Students will decide today and Thursday if the Minnesota Student Association’s presidential elections should use instant runoff voting.
The proposed system would allow voters to rank candidates in order of preference, although they would not be required to do so.
If approved, it is unclear how instant runoff voting will affect next year’s presidential elections.
Minnesota Public Interest Research Group contends the current “winner-take-all” system stifles democracy. The group put the referendum on this year’s ballot to allow instant runoff voting.
The MSA constitution states that once an amendment is on the ballot, it is effective once it receives a majority vote.
But the All-Campus Elections Commission Rules specify that all referenda are nonbinding.
MPIRG members said instant runoff voting is more representative of voters’ wishes.
“The main reason you push for instant runoff voting is it makes the elections more representative of what the entire electorate wants,” said Shaun Laden, an MPIRG member.
Under the current system the candidate with the highest percentage of votes wins.
Instant runoff voting only takes effect if the winning candidate receives less than 50 percent of the vote.

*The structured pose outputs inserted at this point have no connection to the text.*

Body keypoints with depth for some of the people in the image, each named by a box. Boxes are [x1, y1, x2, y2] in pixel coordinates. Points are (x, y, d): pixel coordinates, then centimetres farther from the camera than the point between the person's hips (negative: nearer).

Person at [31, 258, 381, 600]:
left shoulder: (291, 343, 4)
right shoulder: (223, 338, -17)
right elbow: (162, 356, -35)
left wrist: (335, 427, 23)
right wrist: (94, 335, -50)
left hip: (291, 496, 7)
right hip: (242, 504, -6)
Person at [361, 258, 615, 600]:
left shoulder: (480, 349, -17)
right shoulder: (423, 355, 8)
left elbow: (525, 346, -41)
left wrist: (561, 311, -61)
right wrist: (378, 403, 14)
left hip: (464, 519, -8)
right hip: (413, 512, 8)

If that happens, the candidate with the least amount of first-preference votes is eliminated from the ballots and the votes are tallied again. The process is repeated until a candidate with a majority of votes wins.
Critics of instant runoff voting said it is unconstitutional.

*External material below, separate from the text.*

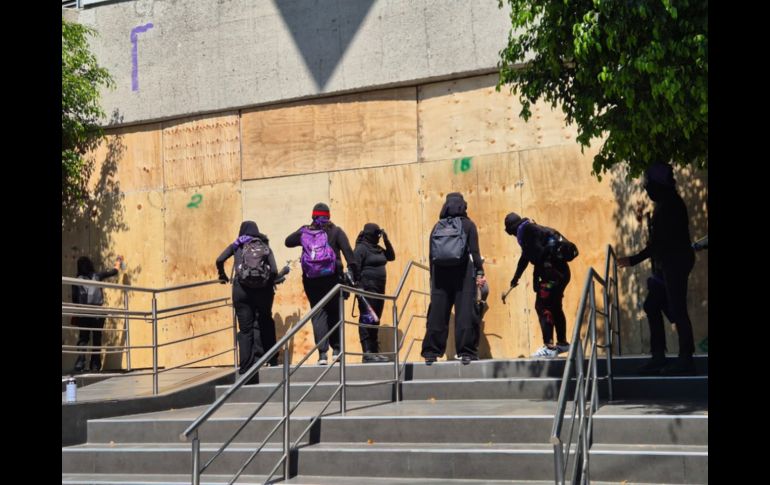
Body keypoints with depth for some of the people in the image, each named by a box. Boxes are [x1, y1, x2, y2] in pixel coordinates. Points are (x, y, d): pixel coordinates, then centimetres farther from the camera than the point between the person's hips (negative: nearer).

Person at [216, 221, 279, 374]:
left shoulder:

“I think it’s very undemocratic,” said Amanda Hutchings, MSA legislative affairs chairwoman. “It completely obliterates the one person, one vote ideal.”
Several MSA presidential candidates have spoken out against the idea.
Bob Gindorff, Mike May and Tom Zearley oppose it, while Ashley Sierra, Jason Will and Brian Adamovich support it.
Candidates who oppose the amendment said they will support it if the students do.
MPIRG members said the issue is not partisan, but MSA President Eric Dyer said he believes it is.
The Republican-controlled State House defeated a bill last month that would have allowed Roseville, Minn., to use instant runoff voting in a city council election.
On campus, the University DFL officially endorsed instant runoff voting last fall, said Austin Miller, the group’s president.
MPIRG originally approached MSA about the amendment last fall, though MSA Forum member Josh Colburn said MPIRG never spoke to the Forum about it.
“A lot of people would have appreciated it if MPIRG would have approached more student government representatives,” he said.
Laden said they approached Hutchings, a College Republican, and Martin Andrade, MSA Forum speaker and Campus Republican, about the issue.
“We didn’t get a good reception,” Laden said.
He said his group then decided to collect signatures from 10 percent of the undergraduate student body, which would allow the measure to be voted on by students via referendum, according to the MSA constitution.
Zearley, who is also MSA facilities and housing chairman, criticized the way MPIRG put the initiative on the ballot. He said collecting the signatures does not mean 10 percent of the students support it.
“Students will sign anything without reading it,” he said during last week’s presidential debates. “I question how many students understood what they signed.”